VLSI Design

IC reliability and failure mechanisms

The creation of integrated circuits is a very responsible task as all the systems should work sustainably during billions of cycles. One of the challenging factors for integrated circuit operation are aggressive and extreme temperatures, external electromagnetic fields, and other changing operating conditions.

In order to construct robust integrated circuits that will operate for years, several steps need to be taken.
Features, that determine the behaviour of integrated circuits are:

  •  Temperature. Integration circuit operation temperature may vary significantly. For example, transistor junction temperature consists of ambient temperature, and temperature dissipated on the transistor package, which depends on the power consumption and thermal resistance. Most devices are certified to operate at up to 125°C junction temperature.
  • Voltage. Normally devices operate with nominal voltage that may slightly vary due to tolerance range.
  • Process. All process variations can be classified as inter-die and intra-die, which include doping concentration, dimensions, and layer thickness. The most important process variations for devices are channel length and threshold voltage. For interconnects there are lateral dimensions, line width, spacing, thickness and others. Classification of process variations is:
    •  Lot-to-lot;
    • Wafer-to-wafer;
    • Die-to-die, inter-die;
    •  Intra-die.

Lot is a processing step of manufacturing wafers.

Integrated circuit design involves understanding and analysing potential failures. The most frequent reasons of failures are:

  • Latchup
    • Overvoltage
    • Oxide wearout
    • Interconnect wearout

Device failure is a consistent deviation of the device operation from the original specification. Faults are subsystem failures. The reason of faults can be external reasons, device wearouts, manufacturing defects and design bugs.

MTBF (mean time before failure) can be defined as number of devices × hours of operationsnumber of failures.

FIT (failures in time) can be defined as the amount of failures that occur within 1,000 hours of operation per million of devices. The standard reliability curve of devices is depicted in Figure 1.

Figure 1. Failures curve.

The early infant morality failure region is the region where devices experience early failures, caused by process bugs and other creation failure reasons.

The constant failure region is characterised with low failure rate of devices.

The wearout failure region is the region of late device wearout.

Devices are usually subjected to accelerated life testing, which simulates the device ageing process within a short amount of time.
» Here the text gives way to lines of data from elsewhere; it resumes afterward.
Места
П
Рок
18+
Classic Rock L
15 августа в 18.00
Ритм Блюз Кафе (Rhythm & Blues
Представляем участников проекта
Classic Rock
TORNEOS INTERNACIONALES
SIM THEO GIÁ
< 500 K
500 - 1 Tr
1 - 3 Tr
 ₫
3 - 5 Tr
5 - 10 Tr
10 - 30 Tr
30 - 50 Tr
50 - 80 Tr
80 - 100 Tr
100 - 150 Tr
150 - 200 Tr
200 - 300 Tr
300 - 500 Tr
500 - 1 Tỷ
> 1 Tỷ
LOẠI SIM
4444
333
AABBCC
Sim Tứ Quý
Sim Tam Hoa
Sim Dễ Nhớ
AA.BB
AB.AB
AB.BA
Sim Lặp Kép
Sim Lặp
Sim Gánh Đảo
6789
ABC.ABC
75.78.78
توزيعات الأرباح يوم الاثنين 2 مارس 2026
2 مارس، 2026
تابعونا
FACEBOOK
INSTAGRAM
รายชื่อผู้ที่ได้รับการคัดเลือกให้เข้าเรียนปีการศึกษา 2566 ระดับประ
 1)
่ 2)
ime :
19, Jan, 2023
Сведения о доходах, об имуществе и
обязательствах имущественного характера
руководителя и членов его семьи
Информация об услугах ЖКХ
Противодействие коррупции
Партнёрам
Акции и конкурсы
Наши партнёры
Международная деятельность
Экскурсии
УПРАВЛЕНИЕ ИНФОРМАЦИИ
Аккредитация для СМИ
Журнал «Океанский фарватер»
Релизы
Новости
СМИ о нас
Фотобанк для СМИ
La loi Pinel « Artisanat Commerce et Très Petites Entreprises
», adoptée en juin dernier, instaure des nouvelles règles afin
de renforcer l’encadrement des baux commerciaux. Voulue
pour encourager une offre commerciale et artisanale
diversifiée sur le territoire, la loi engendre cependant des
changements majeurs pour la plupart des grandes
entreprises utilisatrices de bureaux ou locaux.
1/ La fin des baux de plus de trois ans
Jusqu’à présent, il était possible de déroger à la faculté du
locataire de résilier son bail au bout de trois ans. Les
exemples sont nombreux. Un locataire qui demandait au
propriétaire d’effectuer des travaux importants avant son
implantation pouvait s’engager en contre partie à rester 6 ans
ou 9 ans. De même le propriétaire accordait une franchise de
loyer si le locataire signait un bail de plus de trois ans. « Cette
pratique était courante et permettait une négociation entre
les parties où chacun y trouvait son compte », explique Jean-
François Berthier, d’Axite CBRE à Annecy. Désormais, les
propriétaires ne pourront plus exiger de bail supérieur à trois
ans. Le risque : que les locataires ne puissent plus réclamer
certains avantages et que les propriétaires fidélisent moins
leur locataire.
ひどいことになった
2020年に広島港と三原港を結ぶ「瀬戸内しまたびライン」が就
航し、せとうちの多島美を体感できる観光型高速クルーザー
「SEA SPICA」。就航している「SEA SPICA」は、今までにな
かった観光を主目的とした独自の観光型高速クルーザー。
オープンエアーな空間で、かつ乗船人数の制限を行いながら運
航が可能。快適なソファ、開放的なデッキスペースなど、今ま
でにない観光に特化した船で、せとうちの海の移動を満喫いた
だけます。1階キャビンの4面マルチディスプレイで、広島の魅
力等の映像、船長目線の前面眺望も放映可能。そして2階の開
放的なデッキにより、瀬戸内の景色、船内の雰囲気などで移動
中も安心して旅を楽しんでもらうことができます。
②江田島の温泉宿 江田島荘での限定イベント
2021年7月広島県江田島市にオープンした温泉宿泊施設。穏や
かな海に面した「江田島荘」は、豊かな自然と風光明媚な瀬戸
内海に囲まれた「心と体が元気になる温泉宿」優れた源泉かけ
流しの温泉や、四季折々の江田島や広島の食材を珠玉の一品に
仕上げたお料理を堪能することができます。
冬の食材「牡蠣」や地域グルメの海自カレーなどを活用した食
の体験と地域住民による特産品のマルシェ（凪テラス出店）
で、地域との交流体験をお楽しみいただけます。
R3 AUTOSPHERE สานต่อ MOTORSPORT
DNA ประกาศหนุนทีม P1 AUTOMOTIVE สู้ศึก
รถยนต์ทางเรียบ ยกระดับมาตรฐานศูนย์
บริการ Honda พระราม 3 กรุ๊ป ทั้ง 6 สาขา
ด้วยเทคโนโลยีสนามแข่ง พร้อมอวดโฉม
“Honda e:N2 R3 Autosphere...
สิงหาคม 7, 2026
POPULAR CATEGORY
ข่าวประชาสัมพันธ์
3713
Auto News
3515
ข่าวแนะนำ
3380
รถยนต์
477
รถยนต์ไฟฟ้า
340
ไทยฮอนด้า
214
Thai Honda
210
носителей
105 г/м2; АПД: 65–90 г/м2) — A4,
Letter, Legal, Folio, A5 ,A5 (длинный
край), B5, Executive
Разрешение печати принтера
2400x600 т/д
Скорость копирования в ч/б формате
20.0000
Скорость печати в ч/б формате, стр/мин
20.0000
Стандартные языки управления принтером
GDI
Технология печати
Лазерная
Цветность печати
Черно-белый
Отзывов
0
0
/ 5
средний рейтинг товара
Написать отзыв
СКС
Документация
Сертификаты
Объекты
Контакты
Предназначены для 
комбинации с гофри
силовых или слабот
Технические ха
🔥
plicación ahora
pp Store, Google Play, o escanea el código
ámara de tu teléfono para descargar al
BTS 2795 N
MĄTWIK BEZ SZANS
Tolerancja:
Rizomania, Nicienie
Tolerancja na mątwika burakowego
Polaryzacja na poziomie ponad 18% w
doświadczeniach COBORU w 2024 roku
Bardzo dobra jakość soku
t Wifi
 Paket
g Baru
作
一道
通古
Latchup is the phenomenon when low resistance paths between GND and V_DD melt down, creating parasitic bipolar transistors. This process can be easily avoided by minimising substrates and well resistances. Usually it is achieved with a thin Si-doped epi-layer on top of heavily doped substrates.

Overvoltage is a failure process initiated by the excessive power supply transient or electrostatic discharge. If overvoltage occurs on the gate, it initiates oxide voltage.

Oxide wearout is a failure process initiated by stressed gate oxides. The circuit fails because the transistors become too slow, and mismatches too large. Oxide wearout includes hot carriers, negative bias temperature instability, and time-dependent dielectric breakdown.

Interconnect wearout is a failure process initiated by high currents flowing through the wires. For wires carrying DC currents the main reason of failure is electromigration, for wires carrying AC currents it is self-heating.